Excerpt to read
────────────────

Homework 2-9

Due: April 3, 11:59 pm

Vocab Similarity Comparison


In this homework, you will be comparing two texts, using a number of metrics to determine the similarity of the vocabulary between them. You must use for loops in this assignment instead of just using list expression syntax.

Task 1

Your two texts will be the Kung Fu Panda script for the first Kung Fu Panda film, and Moby Dick. They have both been pre-cleaned.

Visit here to read about methods to measure the similarity of books. You will be implementing the unique words ratio, word length, and readibility.

Task 2

You will start with the unique words ratio. This comparison calculates the number of words that occur only once in an entire document. It is commonly used to assess richness of vocabulary in speeches and documents.

The unique words ratio is defined as the total number of single occurrence words divided by the total number of words.

Once you have calculated this ratio for both texts, you should compare them. What do these ratios tell you about each text? Are there any limitations of this method? Answer in a comment.

Task 3

Find the word length ratios for both texts. To do this, you should count the number of short words (fewer than 5 letters), medium words (between 5 and 10), and long words (more than 10 letters). Then find the ratio between short words and medium words, and the ratio between long words and medium words.

What do these ratios tell you about the distribution of word lengths between these two texts? Answer in a comment.

────────────────

Problem set
1. Answer these questions using the homework assignment:
(a) When is it due?
(b) Which two texts are compared?
(c) How many letters does a short word have?
2. Extract the stretch of the homework assignment from "In this homework, you" through "length, and readibility.", copying it word for word.
3. Continue the homework assignment on vocabulary similarity from the point where it stops.
The records are separate material, apart from the homework assignment.

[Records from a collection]
────────────────

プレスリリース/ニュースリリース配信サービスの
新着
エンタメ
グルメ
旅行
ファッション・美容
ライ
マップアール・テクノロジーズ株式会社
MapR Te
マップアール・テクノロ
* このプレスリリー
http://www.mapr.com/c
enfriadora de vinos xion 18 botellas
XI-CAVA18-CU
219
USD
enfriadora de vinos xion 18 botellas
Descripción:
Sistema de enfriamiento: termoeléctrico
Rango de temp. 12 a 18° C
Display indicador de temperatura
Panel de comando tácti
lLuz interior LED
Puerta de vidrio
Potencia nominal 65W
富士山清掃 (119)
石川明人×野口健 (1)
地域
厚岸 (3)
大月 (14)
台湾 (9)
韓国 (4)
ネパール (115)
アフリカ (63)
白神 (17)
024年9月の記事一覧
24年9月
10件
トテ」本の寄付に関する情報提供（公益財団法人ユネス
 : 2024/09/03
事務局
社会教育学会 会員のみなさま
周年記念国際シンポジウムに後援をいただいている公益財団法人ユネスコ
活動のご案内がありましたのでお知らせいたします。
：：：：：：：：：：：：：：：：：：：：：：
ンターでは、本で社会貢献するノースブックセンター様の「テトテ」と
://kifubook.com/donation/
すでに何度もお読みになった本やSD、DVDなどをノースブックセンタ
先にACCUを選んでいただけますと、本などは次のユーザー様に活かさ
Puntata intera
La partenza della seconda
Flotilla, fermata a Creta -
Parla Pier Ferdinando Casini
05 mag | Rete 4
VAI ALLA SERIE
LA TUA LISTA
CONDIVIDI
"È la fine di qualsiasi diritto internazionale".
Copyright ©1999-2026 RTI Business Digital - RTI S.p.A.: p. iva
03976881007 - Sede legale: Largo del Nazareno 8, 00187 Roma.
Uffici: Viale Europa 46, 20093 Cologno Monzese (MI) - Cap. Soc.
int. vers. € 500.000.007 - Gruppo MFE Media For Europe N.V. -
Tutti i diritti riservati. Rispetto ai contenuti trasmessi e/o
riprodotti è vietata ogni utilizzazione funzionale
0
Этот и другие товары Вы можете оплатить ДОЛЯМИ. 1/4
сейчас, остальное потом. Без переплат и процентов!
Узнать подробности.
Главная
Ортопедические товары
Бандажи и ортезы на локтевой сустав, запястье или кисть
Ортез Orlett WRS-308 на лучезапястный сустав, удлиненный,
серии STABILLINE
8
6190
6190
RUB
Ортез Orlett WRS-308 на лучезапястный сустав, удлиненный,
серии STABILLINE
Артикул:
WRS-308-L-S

────────────────

Answers given
1.
(a) April 3, 11:59 pm
(b) The Kung Fu Panda script for the first Kung Fu Panda film, and Moby Dick
(c) Fewer than 5 letters

2.
In this homework, you will be comparing two texts, using a number of metrics to determine the similarity of the vocabulary between them. You must use for loops in this assignment instead of just using list expression syntax.

Task 1

Your two texts will be the Kung Fu Panda script for the first Kung Fu Panda film, and Moby Dick. They have both been pre-cleaned.

Visit here to read about methods to measure the similarity of books. You will be implementing the unique words ratio, word length, and readibility.

3.
Task 4

Compute the readability level for each text using the Flesch-Kincaid readability formula. The formula is commonly used in education to estimate how many years of education is required for understanding a given text. It outputs a grade level corresponding U.S. school grades, which makes it easier for teachers and parents to judge the grade level of various books and texts.

The formula is as follows: FKGL = 0.39(total words / total sentences) + 11.8(total syllables / total words) - 15.59

There are about 3256 sentences in Kung Fu Panda and 9808 sentences in Moby Dick.

You will use the syllable counter you created in the lab activity to count the number of syllables.

Once you have computed the reading level of the two texts, compare them. What do the results indicate? Answer in a comment.

Remember to write down the number of hours you worked, whether you had any collaborators, and whether you went to TA hours.


Once you're done, share your file with cs0030handin@gmail.com by midnight, 4/3.

Make sure your submission has your name in the filename: FirstLast_HW2-4.py. “FirstLast” should be replaced with your first and last name or we will take off points. Make sure every task has been completed.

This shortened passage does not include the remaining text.